Segment Start: Provided entries
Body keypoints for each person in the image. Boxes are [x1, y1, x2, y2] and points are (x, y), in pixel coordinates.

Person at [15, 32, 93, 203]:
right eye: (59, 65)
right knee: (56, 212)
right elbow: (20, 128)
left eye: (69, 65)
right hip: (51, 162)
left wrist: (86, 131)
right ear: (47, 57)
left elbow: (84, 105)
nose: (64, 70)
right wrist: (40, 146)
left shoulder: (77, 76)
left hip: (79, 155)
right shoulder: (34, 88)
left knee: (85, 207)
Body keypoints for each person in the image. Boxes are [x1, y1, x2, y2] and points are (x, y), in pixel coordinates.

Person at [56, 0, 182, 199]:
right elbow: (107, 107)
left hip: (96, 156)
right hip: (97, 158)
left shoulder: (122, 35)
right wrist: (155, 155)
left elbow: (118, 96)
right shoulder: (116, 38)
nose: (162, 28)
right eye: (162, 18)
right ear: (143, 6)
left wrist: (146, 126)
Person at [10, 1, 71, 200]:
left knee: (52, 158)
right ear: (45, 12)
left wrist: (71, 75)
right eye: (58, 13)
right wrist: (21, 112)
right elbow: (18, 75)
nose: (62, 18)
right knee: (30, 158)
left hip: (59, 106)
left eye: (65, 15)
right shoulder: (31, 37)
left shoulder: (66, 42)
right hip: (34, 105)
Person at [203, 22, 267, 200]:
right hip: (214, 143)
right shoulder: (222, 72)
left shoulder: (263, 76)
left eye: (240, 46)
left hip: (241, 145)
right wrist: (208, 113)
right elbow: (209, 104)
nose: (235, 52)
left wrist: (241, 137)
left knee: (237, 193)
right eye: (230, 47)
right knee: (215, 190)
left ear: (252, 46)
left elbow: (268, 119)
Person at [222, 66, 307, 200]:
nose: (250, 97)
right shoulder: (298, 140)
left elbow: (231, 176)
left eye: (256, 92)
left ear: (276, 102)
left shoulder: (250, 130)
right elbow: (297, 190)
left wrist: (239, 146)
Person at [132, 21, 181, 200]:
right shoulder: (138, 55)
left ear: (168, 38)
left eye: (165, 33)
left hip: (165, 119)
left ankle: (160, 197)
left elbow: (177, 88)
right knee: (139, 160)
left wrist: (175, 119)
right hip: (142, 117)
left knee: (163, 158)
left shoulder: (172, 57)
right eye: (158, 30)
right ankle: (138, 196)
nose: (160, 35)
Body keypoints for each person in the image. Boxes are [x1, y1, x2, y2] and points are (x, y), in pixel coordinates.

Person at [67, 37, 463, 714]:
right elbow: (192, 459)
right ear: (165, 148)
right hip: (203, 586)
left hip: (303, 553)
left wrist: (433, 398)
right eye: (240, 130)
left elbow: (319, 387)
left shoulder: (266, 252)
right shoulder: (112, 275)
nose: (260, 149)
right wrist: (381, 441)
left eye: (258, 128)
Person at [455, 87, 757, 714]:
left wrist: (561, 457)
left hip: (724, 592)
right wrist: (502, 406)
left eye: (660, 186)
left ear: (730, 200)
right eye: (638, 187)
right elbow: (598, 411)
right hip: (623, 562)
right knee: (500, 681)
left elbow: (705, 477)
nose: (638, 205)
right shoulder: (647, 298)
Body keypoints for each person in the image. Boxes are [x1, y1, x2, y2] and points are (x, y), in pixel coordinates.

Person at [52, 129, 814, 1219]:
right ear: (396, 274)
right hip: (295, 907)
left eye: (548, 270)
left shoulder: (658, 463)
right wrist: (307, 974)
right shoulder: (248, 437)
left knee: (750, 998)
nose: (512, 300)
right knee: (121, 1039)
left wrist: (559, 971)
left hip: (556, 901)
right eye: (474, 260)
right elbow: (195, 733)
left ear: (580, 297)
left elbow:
Segment End: Provided entries
--- What the task requires ---
Could you please find every line of the listing above holding the string "nose" and copy it?

--- Answer to the problem ---
nose: (64, 70)
nose: (162, 28)
nose: (62, 18)
nose: (235, 52)
nose: (250, 97)
nose: (160, 35)
nose: (260, 149)
nose: (638, 205)
nose: (512, 300)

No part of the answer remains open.